# LFTB 5-8-20



## thill (Aug 23, 2006)

Rise n shine! I'm brewing some Joe and will be on the road by 5am. I have a 1hr 15 min drive ahead of me to drop off my camper then I'll be hitting some public land for the day. I have the entire day for a solo hunt and 1,000's of acres to roam. Very excited!!

Good luck all!!!


----------



## springIstrutfallIrut (Mar 30, 2012)

After being at work every morning this week it's finally time for me to hunt ! Gotta love 4 10 's


----------



## Trout King (May 1, 2002)

Waiting at the farm for my buddy where I killed my bird last week. I did a little scouting and the boss was out last night at 730. Know where he is roosted, but he has been called in twice in the last 2 weeks. He eluded my 10 year old's sights last week, hopefully he doesn't escape again.


----------



## Former grunt (Feb 26, 2018)

* **TASK 1**
Which usernames head the posts in the hunting forum thread? List every one.
* **TASK 2**
Using the hunting forum thread, answer these:
(a) How long is thill's drive to drop off the camper?
(b) What work schedule does springIstrutfallIrut say they love?
(c) At what time did Trout King see the boss out last night?
* **TASK 3**
From the hunting forum thread, reproduce the stretch from "# LFTB 5-8-20" through "roam. Very excited!!".

* **DATASET CONTENT**

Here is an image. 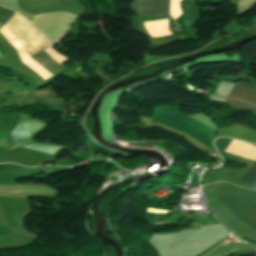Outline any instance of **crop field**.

* **RESULT 1**
thill
springIstrutfallIrut
Trout King
Former grunt

* **RESULT 2**
(a) 1hr 15 min
(b) 4 10's
(c) 730

* **RESULT 3**
# LFTB 5-8-20



## thill (Aug 23, 2006)

Rise n shine! I'm brewing some Joe and will be on the road by 5am. I have a 1hr 15 min drive ahead of me to drop off my camper then I'll be hitting some public land for the day. I have the entire day for a solo hunt and 1,000's of acres to roam. Very excited!!